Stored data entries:

--- START ---

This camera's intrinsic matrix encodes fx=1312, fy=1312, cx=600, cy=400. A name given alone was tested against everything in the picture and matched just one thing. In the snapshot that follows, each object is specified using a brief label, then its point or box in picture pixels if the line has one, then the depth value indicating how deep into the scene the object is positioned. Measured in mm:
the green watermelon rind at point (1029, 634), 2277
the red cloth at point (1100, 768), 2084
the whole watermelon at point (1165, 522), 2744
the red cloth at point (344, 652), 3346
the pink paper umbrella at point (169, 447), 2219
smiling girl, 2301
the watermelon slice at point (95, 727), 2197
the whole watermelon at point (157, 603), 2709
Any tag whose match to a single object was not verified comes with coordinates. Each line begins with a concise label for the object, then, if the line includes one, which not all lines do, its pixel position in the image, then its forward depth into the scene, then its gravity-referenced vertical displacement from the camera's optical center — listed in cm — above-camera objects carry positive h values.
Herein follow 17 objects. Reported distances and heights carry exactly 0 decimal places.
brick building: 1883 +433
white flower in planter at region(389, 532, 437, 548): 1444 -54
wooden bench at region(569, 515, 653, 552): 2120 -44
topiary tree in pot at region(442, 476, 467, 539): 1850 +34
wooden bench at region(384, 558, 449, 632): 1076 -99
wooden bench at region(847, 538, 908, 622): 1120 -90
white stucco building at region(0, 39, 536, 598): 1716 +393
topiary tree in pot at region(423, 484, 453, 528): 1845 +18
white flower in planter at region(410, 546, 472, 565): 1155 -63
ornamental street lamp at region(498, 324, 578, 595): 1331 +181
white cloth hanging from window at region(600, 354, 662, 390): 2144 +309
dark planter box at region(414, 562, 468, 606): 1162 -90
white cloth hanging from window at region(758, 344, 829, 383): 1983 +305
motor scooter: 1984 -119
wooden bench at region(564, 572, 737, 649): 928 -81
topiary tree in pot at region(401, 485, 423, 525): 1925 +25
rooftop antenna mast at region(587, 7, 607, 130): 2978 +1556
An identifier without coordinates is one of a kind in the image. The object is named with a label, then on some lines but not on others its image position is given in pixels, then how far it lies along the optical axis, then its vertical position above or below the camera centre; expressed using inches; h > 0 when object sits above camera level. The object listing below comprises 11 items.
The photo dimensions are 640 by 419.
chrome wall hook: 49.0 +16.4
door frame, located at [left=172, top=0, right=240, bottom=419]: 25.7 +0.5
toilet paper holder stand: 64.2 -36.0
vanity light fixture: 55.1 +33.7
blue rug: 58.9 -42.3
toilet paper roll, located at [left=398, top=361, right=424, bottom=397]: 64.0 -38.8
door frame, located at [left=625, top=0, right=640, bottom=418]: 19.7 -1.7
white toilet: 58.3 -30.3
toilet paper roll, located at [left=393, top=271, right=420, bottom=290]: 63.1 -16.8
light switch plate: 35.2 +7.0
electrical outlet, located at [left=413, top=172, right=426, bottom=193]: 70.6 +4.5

--- END ---

> _EXERCISE AIM_
Extract all lines from the data in which "white" is found.

> _TASK SOLUTION_
white flower in planter at region(389, 532, 437, 548): 1444 -54
white stucco building at region(0, 39, 536, 598): 1716 +393
white flower in planter at region(410, 546, 472, 565): 1155 -63
white cloth hanging from window at region(600, 354, 662, 390): 2144 +309
white cloth hanging from window at region(758, 344, 829, 383): 1983 +305
white toilet: 58.3 -30.3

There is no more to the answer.